PEZ: What’s it like being a team mate of Mr. Armstrong?
Lance is an idol of American, maybe world cycling – it’s an honour to be team mates.
We’ve raced together a few times and there’s a definite change in the atmosphere when he’s around.
The thing that’s enviable about Lance is just how much he loves his job.
PEZ: US to Euro teams, how do they compare?
It’s not a fair comparison I rode four races as a US pro so I only got a taste of the scene.
It’s comparing apples to oranges – totally different.
Everything at Kelly was very well taken care of; but at Radioshack there’s more money than at domestic level and it’s much grander, particularly in terms of vehicles – there are no buses on US teams, for example.
As I said, I had a little taste of having proper back up at Kelly – mechanics, soigneurs but at Radioshack you have absolutely nothing to worry about except racing – everyone is totally focussed on their job.
Having everything done for is such a huge burden off your back, I still remember starting racing as an amateur and having to do everything myself.
PEZ: How have you been accepted?
The team has been very welcoming, it’s a good group of guys, all having fun but serious about the job.
They’re helping me gain the experience that I need to become a better cyclist.
PEZ: Do you have a coach/mentor?
My DS, Alain Gallopin helps me, mostly I bounce stuff of him and I’ve been advised on and off by Allen Lim.
PEZ: Your podium in Denmark was down to a good TT.
I’ve done very few time trials during my career; I didn’t even get a time trial bike until last year.
I rode maybe half a dozen last season, and the same this year.
I was a bit worried going into the time trial because I hadn’t really ridden a good one all year so I had no idea how I would go – I was surprised and happy with 12th.
I had my DS giving me the splits all the way and that helped.
PEZ: What were your expectations going in to Denmark?
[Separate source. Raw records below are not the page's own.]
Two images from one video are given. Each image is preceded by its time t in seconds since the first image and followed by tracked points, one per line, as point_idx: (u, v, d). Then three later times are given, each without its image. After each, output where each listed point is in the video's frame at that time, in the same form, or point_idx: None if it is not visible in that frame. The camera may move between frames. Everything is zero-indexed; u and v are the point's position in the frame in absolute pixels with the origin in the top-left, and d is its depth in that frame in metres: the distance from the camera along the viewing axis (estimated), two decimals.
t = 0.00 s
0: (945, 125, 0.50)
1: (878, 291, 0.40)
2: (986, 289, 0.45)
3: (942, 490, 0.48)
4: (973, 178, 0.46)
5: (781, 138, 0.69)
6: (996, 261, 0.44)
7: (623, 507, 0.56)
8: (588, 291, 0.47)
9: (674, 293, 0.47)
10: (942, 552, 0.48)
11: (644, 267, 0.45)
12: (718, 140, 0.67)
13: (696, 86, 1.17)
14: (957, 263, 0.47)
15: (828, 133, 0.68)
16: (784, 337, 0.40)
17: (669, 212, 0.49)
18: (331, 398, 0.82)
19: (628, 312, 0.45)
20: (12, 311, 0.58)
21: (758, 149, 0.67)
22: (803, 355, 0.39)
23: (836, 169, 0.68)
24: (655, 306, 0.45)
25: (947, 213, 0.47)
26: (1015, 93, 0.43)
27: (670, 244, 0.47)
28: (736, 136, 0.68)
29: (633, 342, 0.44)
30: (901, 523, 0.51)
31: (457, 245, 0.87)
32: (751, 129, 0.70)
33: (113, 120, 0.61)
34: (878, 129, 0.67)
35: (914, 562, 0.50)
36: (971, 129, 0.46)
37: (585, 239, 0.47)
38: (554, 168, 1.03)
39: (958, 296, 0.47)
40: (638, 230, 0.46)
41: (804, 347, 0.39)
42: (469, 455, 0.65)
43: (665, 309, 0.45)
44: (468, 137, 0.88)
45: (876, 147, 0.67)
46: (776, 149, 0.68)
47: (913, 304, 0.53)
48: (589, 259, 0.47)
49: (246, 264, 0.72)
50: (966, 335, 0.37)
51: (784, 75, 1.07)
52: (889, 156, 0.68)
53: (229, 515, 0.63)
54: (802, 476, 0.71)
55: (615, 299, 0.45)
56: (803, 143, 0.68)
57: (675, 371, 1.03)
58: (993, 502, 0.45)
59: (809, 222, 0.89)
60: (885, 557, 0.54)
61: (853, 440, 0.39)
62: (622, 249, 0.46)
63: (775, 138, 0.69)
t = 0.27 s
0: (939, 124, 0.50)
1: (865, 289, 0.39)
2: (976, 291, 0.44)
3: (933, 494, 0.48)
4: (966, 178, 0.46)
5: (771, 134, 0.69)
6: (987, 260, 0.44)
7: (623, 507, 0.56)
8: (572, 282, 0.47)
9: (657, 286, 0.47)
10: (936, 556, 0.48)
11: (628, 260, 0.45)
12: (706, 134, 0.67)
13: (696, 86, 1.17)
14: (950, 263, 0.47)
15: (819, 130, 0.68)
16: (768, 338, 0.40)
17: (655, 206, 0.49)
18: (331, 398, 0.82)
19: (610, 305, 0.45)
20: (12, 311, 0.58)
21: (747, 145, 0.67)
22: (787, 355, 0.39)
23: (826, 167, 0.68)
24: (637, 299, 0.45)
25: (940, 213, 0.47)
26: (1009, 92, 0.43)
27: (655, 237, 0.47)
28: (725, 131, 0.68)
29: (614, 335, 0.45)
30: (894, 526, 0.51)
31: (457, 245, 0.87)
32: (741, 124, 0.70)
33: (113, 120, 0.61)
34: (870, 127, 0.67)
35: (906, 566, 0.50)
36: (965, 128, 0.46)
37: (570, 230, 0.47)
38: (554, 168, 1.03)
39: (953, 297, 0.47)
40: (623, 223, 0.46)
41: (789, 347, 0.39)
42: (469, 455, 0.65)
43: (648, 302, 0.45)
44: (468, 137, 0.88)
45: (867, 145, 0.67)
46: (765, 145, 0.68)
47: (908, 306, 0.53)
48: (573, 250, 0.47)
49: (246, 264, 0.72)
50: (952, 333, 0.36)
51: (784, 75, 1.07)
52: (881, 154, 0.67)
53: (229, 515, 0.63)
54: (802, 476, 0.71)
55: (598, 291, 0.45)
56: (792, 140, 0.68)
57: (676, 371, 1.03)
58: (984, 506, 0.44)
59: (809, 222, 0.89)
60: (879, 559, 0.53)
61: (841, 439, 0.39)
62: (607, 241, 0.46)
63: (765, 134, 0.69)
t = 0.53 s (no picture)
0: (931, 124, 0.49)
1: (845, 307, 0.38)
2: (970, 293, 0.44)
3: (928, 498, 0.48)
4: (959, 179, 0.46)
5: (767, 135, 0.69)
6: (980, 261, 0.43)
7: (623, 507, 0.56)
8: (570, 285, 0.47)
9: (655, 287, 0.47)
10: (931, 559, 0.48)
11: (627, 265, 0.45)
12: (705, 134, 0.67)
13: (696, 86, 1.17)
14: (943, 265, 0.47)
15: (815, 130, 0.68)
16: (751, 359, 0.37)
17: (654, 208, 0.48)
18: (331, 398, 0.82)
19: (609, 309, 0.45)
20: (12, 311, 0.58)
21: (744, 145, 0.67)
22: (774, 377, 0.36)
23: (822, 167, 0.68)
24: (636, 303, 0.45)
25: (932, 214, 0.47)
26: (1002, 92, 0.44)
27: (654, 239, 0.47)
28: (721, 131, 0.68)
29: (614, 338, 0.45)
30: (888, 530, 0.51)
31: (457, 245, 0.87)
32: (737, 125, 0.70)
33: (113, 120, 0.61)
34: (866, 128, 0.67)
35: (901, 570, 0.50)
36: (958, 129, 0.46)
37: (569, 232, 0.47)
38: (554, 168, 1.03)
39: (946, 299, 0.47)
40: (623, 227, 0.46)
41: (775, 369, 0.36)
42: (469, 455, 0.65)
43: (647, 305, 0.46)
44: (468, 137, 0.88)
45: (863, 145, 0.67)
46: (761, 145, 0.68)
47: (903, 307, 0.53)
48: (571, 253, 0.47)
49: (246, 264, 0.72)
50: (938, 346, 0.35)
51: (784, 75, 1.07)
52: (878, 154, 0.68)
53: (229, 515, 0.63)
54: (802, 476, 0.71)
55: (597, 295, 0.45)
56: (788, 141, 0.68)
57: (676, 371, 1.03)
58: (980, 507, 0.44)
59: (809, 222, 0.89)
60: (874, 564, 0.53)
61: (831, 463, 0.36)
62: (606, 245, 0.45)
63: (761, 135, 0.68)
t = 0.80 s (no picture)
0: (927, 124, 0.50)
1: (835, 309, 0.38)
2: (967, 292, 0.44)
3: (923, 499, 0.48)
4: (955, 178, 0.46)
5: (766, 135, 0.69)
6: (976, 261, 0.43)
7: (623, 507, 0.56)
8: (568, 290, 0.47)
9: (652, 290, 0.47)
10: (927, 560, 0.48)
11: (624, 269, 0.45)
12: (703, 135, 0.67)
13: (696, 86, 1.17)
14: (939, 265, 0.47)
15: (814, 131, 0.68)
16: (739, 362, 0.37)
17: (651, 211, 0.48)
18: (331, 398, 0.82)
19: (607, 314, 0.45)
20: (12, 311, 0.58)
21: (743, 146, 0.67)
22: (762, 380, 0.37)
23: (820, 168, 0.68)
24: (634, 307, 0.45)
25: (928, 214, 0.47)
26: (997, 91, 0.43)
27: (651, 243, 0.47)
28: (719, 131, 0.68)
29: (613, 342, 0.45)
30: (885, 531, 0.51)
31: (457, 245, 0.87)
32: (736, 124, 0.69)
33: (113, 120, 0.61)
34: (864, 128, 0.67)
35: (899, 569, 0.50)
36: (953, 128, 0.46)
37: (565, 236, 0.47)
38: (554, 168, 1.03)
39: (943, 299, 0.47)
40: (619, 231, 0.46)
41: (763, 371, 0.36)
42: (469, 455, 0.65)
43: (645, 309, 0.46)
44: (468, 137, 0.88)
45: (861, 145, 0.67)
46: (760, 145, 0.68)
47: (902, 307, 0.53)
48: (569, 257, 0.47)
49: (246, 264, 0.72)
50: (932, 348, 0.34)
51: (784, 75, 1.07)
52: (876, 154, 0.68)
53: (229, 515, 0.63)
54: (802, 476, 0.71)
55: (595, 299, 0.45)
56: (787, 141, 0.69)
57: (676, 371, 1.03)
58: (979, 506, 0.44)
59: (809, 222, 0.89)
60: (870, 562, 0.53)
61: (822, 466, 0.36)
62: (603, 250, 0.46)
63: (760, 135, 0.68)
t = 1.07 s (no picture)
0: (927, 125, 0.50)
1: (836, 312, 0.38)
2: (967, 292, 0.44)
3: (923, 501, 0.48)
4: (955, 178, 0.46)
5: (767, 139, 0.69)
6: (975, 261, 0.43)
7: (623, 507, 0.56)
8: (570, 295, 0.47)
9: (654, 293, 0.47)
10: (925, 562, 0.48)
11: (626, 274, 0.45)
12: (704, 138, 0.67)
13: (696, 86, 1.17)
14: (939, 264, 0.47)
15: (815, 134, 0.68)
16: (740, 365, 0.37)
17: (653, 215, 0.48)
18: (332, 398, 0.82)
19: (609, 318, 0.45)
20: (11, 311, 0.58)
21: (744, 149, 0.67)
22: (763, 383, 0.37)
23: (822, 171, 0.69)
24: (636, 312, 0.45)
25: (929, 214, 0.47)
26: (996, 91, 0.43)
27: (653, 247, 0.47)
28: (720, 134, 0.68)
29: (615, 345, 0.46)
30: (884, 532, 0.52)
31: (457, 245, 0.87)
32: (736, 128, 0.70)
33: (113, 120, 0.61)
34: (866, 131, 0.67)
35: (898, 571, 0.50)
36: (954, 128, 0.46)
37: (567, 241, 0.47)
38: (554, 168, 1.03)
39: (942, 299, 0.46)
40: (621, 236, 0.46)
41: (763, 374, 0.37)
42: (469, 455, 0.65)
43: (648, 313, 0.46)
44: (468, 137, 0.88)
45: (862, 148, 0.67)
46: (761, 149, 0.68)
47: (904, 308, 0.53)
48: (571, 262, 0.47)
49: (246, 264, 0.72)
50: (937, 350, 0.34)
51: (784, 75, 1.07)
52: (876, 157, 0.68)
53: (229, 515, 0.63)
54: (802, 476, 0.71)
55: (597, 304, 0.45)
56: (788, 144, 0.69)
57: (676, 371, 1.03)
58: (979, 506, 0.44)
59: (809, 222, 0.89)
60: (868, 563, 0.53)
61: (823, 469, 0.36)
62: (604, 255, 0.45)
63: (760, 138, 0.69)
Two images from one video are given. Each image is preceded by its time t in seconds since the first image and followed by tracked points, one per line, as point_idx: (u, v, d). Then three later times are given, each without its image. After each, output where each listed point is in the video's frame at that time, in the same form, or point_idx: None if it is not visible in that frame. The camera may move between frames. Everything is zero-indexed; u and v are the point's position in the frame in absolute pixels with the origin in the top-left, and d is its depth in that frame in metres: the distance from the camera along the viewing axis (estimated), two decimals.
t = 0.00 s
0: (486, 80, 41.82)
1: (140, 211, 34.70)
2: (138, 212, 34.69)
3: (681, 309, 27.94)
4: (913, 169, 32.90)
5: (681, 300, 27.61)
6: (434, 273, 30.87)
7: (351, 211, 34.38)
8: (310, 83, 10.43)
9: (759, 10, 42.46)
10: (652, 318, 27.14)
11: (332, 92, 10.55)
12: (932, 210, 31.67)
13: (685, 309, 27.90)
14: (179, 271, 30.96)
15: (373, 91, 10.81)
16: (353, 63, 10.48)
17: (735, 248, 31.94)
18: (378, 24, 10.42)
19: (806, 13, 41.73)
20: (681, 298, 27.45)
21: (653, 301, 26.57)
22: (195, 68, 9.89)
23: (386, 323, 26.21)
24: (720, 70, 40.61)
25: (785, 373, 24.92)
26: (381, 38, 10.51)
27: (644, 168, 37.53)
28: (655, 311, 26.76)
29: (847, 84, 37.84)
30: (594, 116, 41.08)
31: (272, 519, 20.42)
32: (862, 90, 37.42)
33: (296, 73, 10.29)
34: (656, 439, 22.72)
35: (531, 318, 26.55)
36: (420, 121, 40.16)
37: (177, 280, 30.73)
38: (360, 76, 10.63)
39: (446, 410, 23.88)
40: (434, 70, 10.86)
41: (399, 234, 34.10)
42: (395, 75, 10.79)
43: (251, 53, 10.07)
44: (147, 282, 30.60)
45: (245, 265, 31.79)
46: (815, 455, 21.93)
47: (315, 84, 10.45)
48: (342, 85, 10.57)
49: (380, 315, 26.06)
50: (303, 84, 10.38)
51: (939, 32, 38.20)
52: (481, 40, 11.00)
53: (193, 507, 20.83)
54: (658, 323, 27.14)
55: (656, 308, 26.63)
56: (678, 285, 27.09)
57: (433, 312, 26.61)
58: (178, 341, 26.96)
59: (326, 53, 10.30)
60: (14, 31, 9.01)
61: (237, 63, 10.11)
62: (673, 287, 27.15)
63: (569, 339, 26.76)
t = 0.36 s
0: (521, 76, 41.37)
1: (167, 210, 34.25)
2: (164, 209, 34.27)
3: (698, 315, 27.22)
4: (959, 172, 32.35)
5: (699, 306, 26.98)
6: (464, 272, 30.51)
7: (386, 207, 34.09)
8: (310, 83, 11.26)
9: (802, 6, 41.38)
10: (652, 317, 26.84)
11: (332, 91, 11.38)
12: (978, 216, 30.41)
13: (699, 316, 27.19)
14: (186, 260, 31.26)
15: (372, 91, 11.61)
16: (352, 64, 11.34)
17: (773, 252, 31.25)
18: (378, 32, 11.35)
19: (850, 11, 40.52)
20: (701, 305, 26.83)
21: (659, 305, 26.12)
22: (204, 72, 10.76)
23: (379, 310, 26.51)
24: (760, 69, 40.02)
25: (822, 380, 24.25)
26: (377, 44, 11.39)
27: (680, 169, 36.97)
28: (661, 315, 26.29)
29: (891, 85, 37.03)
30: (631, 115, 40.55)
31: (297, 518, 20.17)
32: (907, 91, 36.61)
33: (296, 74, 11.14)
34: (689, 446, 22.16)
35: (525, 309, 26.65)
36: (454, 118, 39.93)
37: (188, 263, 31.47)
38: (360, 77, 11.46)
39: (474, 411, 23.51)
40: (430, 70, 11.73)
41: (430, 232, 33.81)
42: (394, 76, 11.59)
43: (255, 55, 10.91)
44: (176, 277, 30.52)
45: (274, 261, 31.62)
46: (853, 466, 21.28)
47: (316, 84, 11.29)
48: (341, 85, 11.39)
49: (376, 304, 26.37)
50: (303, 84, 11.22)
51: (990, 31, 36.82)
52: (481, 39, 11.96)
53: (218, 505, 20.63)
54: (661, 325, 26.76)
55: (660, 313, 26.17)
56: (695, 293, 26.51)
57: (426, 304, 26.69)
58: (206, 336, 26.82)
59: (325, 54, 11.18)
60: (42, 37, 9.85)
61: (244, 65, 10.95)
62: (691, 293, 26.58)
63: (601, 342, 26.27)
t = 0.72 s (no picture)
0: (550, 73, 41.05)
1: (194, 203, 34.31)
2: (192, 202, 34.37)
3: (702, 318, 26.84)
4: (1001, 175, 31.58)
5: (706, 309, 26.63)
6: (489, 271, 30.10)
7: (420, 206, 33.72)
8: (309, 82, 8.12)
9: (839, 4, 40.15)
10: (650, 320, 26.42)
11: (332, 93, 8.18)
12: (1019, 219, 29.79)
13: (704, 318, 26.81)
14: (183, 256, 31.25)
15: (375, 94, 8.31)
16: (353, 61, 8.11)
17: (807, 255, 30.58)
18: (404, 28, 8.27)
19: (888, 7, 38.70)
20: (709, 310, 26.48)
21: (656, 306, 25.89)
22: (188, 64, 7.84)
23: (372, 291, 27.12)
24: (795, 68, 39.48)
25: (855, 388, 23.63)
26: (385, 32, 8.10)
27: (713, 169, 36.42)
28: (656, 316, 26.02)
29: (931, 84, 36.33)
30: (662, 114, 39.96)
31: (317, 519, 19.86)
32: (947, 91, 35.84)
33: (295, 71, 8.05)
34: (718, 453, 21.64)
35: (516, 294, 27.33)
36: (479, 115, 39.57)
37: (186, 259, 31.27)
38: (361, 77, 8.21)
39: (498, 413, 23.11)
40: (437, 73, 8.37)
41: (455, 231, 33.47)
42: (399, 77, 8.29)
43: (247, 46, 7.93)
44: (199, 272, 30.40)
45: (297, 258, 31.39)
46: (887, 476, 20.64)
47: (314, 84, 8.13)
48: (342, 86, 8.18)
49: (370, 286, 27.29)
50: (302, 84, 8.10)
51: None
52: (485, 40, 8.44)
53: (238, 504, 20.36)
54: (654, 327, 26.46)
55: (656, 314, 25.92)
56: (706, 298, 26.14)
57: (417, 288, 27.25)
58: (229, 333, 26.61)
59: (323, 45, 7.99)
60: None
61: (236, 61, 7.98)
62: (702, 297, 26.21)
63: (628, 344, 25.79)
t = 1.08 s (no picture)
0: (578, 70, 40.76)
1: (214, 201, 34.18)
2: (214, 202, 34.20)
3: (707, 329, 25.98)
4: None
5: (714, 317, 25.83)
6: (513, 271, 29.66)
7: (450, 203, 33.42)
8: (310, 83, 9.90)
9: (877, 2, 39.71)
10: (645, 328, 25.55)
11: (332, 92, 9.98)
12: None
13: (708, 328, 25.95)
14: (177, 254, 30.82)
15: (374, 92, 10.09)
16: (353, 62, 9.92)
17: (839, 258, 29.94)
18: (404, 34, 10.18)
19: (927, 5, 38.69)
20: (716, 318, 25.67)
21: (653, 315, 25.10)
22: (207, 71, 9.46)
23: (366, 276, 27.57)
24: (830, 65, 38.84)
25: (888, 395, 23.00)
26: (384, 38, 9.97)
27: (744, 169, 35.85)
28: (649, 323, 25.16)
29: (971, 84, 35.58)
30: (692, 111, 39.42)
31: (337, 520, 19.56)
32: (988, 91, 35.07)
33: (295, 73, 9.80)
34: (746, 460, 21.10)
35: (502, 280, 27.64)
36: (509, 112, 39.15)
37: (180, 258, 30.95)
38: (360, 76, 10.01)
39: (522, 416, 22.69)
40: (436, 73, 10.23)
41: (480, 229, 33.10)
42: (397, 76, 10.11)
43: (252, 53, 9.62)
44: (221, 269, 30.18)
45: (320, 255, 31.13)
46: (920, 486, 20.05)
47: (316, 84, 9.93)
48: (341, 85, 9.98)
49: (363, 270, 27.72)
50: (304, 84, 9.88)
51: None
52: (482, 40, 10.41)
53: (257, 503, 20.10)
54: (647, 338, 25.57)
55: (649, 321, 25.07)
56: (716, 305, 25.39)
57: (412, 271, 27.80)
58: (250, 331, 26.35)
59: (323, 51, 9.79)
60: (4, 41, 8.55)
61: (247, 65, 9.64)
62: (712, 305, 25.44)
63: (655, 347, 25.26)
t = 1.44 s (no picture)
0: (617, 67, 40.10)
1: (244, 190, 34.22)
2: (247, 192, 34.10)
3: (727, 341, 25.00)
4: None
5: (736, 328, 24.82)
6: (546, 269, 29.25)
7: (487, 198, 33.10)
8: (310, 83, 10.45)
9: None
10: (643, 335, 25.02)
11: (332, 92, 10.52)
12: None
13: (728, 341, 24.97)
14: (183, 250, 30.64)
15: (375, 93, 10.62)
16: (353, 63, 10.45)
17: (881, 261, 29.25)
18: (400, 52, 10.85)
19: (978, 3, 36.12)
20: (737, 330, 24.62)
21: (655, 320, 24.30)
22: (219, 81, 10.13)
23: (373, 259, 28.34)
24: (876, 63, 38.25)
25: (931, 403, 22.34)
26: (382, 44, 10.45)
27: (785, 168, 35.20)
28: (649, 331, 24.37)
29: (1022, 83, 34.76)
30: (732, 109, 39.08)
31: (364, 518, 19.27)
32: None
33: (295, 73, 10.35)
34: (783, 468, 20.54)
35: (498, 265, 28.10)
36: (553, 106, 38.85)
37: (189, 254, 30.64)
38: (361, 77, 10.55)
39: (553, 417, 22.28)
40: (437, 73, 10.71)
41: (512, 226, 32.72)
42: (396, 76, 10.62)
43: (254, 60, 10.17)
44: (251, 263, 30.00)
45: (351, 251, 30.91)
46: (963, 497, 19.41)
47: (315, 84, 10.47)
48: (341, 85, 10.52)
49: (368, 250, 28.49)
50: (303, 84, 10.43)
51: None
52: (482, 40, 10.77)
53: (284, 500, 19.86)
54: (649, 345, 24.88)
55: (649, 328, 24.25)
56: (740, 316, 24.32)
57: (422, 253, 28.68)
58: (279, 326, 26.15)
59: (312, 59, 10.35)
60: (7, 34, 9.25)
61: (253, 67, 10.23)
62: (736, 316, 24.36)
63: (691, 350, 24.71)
I didn’t have any, I didn’t know much about the race and was maybe even dreading it a little because I thought it would be a sprinters race.
We had three stagiaires on the team and that was the big story – with one of them being Taylor Phinney.
Our other objective was to get Gert Steegmans up there for the sprinters.
But as the race developed, it became apparent that the time trial was going to be crucial.
PEZ: I’ve been looking at some interviews clips – you’re good in front of the camera, any media coaching?
No, no, no – all just off the top of my head!
PEZ: How would you describe yourself as a cyclist?
I’m a decent all round cyclist; I don’t like to mix it up in the field sprints too much; I think my climbing is a strength and I feel that I can improve my time trialling.
Climbing and time trialling are the two elements which you require to be good in stage races.
I want to be more consistent, I’m still young and don’t know where my career will go.
I also want to work for a team leader – I would have loved to be at the Tour de l’Ain helping Haimar Zubeldia defend his jersey on stage one.
PEZ: What else do you hope 2010 holds?
I don’t have specific goals, I hope to be at the US PRO champs, I’m not sure who else is going – but probably Levi, I’ll be helping him and looking for a top ten myself.
As for the Worlds, I haven’t been contacted by the selectors – maybe I should see if I can get hold of them?
We think that would be a good idea – with thanks to Matthew and Radioshack’s Philippe Maertens for putting us in touch.